Technically a Justice League villain, but I think he's been in a few solo Batman comics as well, and moreover, Prometheus was
designed to be the Anti-Batman. I didn't do the whole Jim Mahfood thick black outline thing I usually do in the inks because I feel like the thinner, scratchier, trembling lines get across the nerviness in his character that makes Prometheus one of my favorite villains ever.

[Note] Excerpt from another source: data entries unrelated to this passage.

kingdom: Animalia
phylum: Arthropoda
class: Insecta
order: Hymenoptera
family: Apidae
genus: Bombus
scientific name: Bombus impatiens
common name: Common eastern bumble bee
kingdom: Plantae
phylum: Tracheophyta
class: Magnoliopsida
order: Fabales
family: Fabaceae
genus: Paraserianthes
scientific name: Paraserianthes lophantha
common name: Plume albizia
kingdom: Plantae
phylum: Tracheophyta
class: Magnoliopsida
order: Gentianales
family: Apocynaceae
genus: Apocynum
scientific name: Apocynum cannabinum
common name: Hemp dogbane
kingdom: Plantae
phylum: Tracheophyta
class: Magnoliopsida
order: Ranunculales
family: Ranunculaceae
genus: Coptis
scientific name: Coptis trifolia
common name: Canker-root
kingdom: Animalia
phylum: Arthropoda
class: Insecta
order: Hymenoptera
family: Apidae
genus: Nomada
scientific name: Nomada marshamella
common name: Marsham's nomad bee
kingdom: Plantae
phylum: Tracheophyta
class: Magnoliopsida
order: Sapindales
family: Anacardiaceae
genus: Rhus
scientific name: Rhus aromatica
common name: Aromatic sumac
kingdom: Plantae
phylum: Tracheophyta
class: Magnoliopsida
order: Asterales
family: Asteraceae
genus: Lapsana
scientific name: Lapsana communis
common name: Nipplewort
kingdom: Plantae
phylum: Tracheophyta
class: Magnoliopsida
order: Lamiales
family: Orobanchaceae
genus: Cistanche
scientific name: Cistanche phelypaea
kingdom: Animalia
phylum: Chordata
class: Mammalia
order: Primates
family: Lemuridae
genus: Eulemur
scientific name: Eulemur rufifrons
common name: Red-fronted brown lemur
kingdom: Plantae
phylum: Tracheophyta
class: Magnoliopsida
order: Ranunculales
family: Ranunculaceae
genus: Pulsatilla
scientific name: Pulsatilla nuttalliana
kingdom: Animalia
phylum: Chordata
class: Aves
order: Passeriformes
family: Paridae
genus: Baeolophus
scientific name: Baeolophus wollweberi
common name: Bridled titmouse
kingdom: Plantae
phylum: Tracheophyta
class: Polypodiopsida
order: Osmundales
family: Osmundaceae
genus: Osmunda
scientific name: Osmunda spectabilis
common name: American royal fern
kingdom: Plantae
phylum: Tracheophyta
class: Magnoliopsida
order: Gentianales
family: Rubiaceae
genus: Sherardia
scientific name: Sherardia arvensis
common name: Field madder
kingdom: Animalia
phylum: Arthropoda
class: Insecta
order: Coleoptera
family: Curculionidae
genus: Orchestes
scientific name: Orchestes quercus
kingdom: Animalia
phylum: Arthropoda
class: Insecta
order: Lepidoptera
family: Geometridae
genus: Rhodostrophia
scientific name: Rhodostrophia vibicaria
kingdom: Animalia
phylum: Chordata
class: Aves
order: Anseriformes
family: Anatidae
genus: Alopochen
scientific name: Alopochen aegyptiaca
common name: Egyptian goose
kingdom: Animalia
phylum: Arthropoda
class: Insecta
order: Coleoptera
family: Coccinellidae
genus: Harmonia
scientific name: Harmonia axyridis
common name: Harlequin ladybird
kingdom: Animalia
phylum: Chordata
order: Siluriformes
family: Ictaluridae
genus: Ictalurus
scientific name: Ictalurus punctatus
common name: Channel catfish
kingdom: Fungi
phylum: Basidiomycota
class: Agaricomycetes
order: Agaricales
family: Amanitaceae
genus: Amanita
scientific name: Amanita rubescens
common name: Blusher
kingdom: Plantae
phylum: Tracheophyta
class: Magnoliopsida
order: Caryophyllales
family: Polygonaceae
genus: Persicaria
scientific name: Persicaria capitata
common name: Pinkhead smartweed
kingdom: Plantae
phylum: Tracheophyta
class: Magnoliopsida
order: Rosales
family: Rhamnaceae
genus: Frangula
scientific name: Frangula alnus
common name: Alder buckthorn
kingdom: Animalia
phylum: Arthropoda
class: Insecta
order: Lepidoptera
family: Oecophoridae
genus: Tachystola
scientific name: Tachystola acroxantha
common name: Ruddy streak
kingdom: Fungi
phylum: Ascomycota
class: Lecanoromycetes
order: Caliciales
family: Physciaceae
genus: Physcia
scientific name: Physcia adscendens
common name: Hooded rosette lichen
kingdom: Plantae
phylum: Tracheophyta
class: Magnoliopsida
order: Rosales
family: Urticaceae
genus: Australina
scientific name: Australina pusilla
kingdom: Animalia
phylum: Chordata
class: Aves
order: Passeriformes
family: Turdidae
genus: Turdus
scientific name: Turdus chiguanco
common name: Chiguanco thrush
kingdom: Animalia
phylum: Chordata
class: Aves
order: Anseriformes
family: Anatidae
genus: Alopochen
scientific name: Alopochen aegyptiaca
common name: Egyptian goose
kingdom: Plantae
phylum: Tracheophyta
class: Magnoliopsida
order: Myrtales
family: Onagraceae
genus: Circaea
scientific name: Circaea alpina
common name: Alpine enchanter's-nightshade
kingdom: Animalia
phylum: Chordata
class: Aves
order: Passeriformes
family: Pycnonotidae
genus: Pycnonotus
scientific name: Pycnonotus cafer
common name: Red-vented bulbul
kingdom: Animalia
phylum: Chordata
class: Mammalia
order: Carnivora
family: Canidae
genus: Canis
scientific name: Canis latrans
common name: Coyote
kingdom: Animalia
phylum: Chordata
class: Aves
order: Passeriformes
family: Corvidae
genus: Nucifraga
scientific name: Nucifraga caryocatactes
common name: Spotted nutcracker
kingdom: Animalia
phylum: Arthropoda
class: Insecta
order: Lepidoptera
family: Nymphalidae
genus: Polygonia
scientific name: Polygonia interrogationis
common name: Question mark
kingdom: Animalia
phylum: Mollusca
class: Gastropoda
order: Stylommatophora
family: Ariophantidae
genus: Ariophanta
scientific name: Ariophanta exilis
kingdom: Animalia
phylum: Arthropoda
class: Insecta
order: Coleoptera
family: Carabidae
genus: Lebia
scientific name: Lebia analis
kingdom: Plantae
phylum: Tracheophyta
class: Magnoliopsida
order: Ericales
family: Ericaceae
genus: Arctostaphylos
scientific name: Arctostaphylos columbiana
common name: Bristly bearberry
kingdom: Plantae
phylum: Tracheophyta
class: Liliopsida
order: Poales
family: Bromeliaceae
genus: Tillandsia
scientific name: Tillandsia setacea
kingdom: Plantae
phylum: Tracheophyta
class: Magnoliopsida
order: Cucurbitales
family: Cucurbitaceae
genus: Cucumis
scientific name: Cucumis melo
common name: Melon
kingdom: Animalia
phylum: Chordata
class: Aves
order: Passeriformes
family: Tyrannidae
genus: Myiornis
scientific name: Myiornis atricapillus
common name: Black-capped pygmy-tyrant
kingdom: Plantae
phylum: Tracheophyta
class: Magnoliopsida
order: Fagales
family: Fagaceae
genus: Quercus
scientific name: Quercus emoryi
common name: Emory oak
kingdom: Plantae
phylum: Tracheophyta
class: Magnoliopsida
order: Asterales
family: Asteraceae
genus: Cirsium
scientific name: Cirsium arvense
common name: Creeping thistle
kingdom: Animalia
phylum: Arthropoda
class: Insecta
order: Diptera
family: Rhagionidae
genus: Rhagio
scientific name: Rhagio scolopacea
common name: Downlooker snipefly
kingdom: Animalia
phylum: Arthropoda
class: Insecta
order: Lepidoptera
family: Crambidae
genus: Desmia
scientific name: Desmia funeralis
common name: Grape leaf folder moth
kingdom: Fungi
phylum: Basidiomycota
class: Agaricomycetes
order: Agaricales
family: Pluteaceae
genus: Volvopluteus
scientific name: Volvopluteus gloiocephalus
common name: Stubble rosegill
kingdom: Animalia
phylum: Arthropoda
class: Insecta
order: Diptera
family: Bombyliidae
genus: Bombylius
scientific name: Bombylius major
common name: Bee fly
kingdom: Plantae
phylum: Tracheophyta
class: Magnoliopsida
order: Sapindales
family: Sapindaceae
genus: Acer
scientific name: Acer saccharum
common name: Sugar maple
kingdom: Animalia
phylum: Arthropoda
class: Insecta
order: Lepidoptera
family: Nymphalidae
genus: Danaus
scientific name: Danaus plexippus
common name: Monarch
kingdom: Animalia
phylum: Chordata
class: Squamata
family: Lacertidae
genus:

I was a Marvel Comics kid all the way until about late middle school when two comics introduced to the modern DC Universe: Mark Waid's
The Flash (WALLY WEST 4-EVA, BARRY ALLEN NEV-A) and Grant Morrison's
JLA. The first issue of
JLA I got was #10, the first part of "Rock of Ages," and it seemed too fast and slight to me at the time -- I wasn't quite certain what I'd just been hit with. But then, on a friend's recommendation, I picked up the Prometheus storyline. When Prometheus first meets Batman, Prometheus goes on this whole kick about how he has the thirty greatest martial artists in the world on a disc, and how he can use his helmet to download their fighting styles into his central nervous system. Batman, as you'd expect, indicates that he is not intimidated. Prometheus' response? "What if I told you that one of those thirty...is
you, Batman?"
That is exactly what I wanted out of a superhero comic book at the time, and truth be told, it is
still what I want out of one. And so began a love affair with Morrison's work.